The city of Duluth expects to open bids Friday from contractors offering to tear down the Pastoret Terrace Building — formerly home to the Kozy Bar — as well as the neighboring Paul Robeson Ballroom, both located near the corner of First Street and Second Avenue East.
On Monday, the Duluth City Council will be asked to award a bid for the work, even though legal hurdles continue to prevent city officials from proceeding with demolition.
Dr. Eric Ringsred, the former owner of the property, and a group called Respect Starts Here, had sought to preserve the historic building, but Judge Eric Hylden ruled in October that the fire-damaged structures were so badly deteriorated that renovating them was no longer a practical option.
Although unsuccessful in their suit, the plaintiffs have until Jan. 3 to appeal that District Court decision, said Assistant City Attorney Steve Hanke. And Noah Schuchman, Duluth's chief administrative officer, explained to councilors that city administration intends to move forward with demolition as soon as it is free to do so.
"What we're doing here is putting the pieces in place for the eventuality of the building coming down. There are legal pieces of that that are still in play, but we have prioritized being ready for that opportunity. So, we're working to put the pieces in place on that front," Shuchman told councilors during a Thursday evening agenda session meeting.

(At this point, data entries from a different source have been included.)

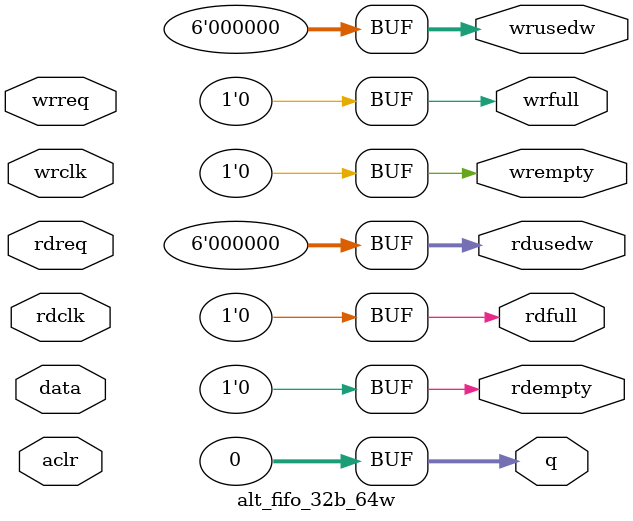
<source format=v>
module alt_fifo_32b_64w(	// file.cleaned.mlir:2:3
  input         aclr,	// file.cleaned.mlir:2:34
  input  [31:0] data,	// file.cleaned.mlir:2:49
  input         rdclk,	// file.cleaned.mlir:2:65
                rdreq,	// file.cleaned.mlir:2:81
                wrclk,	// file.cleaned.mlir:2:97
                wrreq,	// file.cleaned.mlir:2:113
  output [31:0] q,	// file.cleaned.mlir:2:130
  output        rdempty,	// file.cleaned.mlir:2:143
                rdfull,	// file.cleaned.mlir:2:161
  output [5:0]  rdusedw,	// file.cleaned.mlir:2:178
  output        wrempty,	// file.cleaned.mlir:2:196
                wrfull,	// file.cleaned.mlir:2:214
  output [5:0]  wrusedw	// file.cleaned.mlir:2:231
);

  assign q = 32'h0;	// file.cleaned.mlir:3:15, :6:5
  assign rdempty = 1'h0;	// file.cleaned.mlir:4:14, :6:5
  assign rdfull = 1'h0;	// file.cleaned.mlir:4:14, :6:5
  assign rdusedw = 6'h0;	// file.cleaned.mlir:5:14, :6:5
  assign wrempty = 1'h0;	// file.cleaned.mlir:4:14, :6:5
  assign wrfull = 1'h0;	// file.cleaned.mlir:4:14, :6:5
  assign wrusedw = 6'h0;	// file.cleaned.mlir:5:14, :6:5
endmodule


</source>
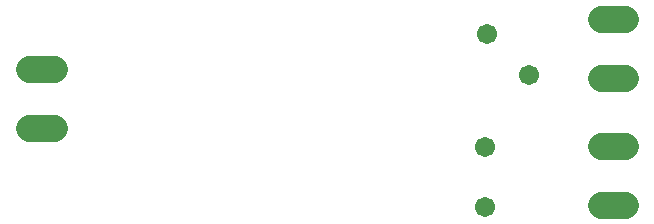
<source format=gbs>
G75*
G70*
%OFA0B0*%
%FSLAX24Y24*%
%IPPOS*%
%LPD*%
%AMOC8*
5,1,8,0,0,1.08239X$1,22.5*
%
%ADD10C,0.0907*%
%ADD11C,0.0674*%
D10*
X005873Y010569D02*
X006700Y010569D01*
X006700Y012537D02*
X005873Y012537D01*
X024918Y012242D02*
X025745Y012242D01*
X025745Y014211D02*
X024918Y014211D01*
X024918Y009978D02*
X025745Y009978D01*
X025745Y008010D02*
X024918Y008010D01*
D11*
X021050Y007961D03*
X021050Y009929D03*
X022534Y012334D03*
X021142Y013726D03*
M02*

</source>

Schuchman said the city also has been in talks with the Minnesota State Historic Preservation Office to make sure it is on board with any work before it proceeds. He said the city will be asked to take three "mitigation actions":
- Archival documentation of the buildings, which is nearly completed.
- Develop and implement a plan for interpretation, to recognize and share with the public the historic and architectural significance of the structure.
- Adopt design guidelines to continue and advance the preservation of the Duluth commercial historic district along First Street between First Avenue West and Third Avenue East in a manner consistent with the Secretary of the Interior's standards for the treatment of historic properties.
He noted that the second two obligations could still be satisfied after the buildings have been removed.
"All the actions were reviewed this week by the Historic Preservation Commission, which was supportive of them," Schuchman said.
At Large Duluth City Councilor Zack Filipovich inquired about the likely timeline for the demolition of the buildings.
If the contract is approved Monday, Schuchman said the work could conceivably occur before the council next meets Jan. 13.
Ringsred and Respect Starts Here have not yet appealed the District Court decision, but Hanke said he anticipates they still will.
"We have an agreement with the District Court and Eric Ringsred and his attorney for Respect Starts Here that we would notify them prior to actually demolishing the property and give them a chance to have a hearing on an injunction," Hanke said.
Councilor Joel Sipress asked whether any plan to redevelop the property was in the pipeline and was accelerating the timeline to tear down the buildings.
Schuchman indicated there were no redevelopment plans or proposals on the table yet.
"Any urgency around moving forward on the demolition is out of recognition of the long blight that the property has been on the city and on the neighborhood and a wish on administration's part to act on that to relieve the city of that," he said.